**WHAT YOU NEED TO DO:**
All the lines below should be set down exactly, with no picture carried into the copy.

**PROVIDED DATA:**
##########
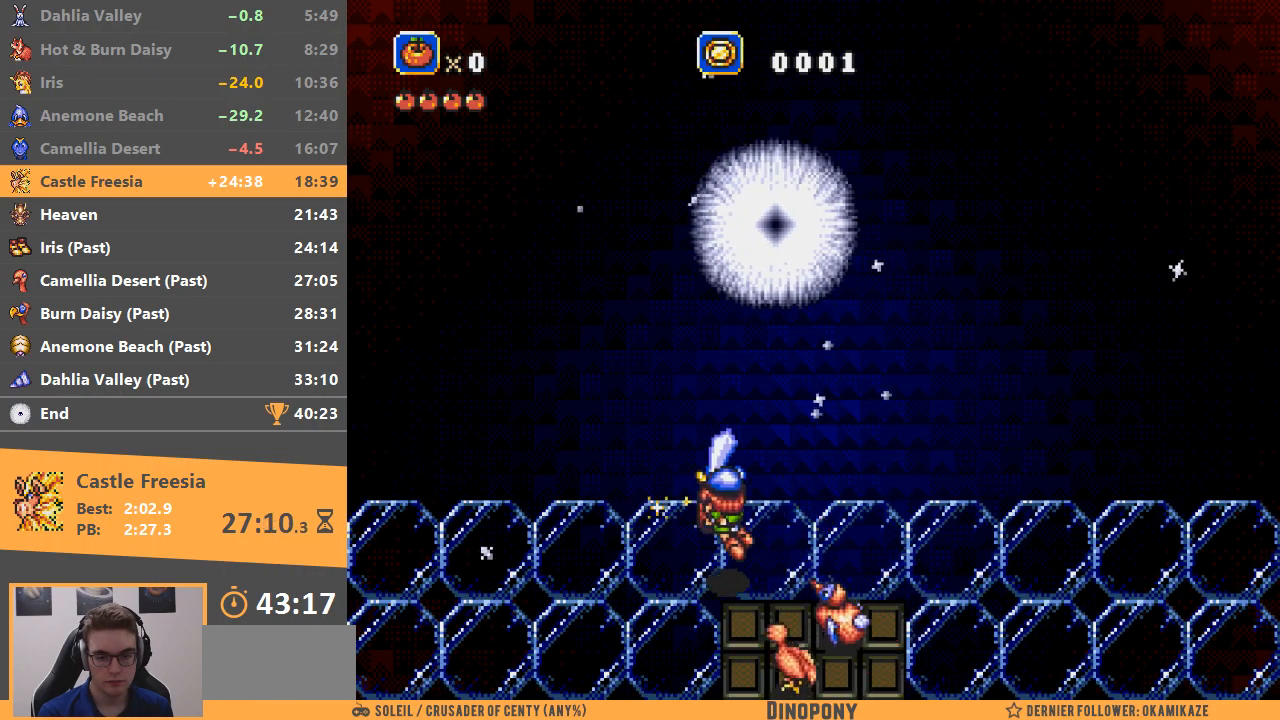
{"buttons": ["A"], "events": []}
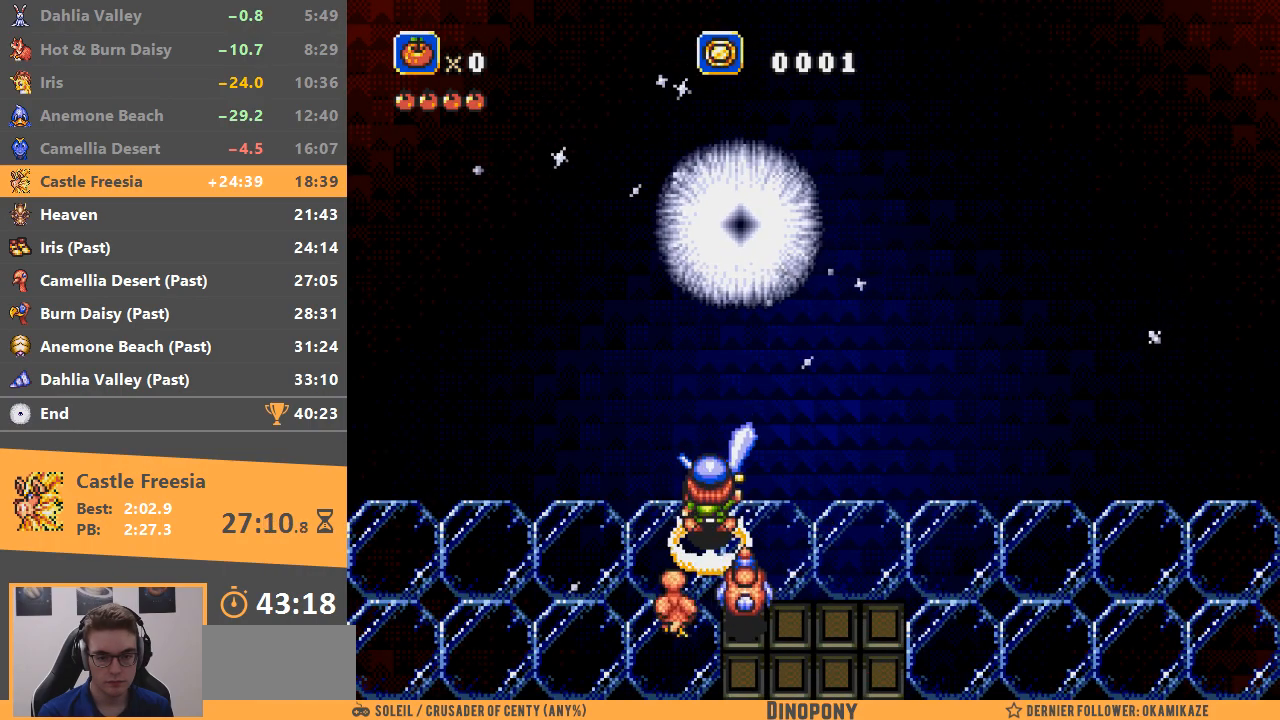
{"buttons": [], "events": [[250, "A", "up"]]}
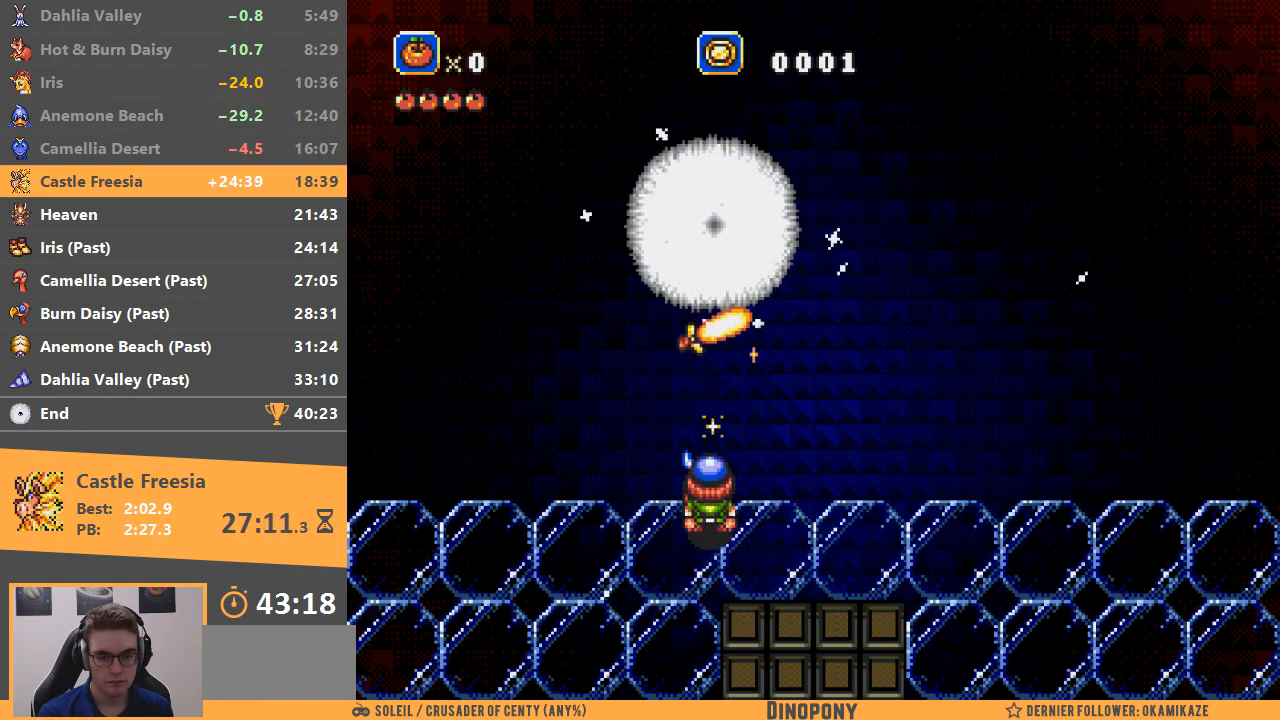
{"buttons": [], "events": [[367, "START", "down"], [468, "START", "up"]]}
##########
**ANSWER TO THE EXERCISE:**
{"buttons": ["A"], "events": []}
{"buttons": [], "events": [[250, "A", "up"]]}
{"buttons": [], "events": [[367, "START", "down"], [468, "START", "up"]]}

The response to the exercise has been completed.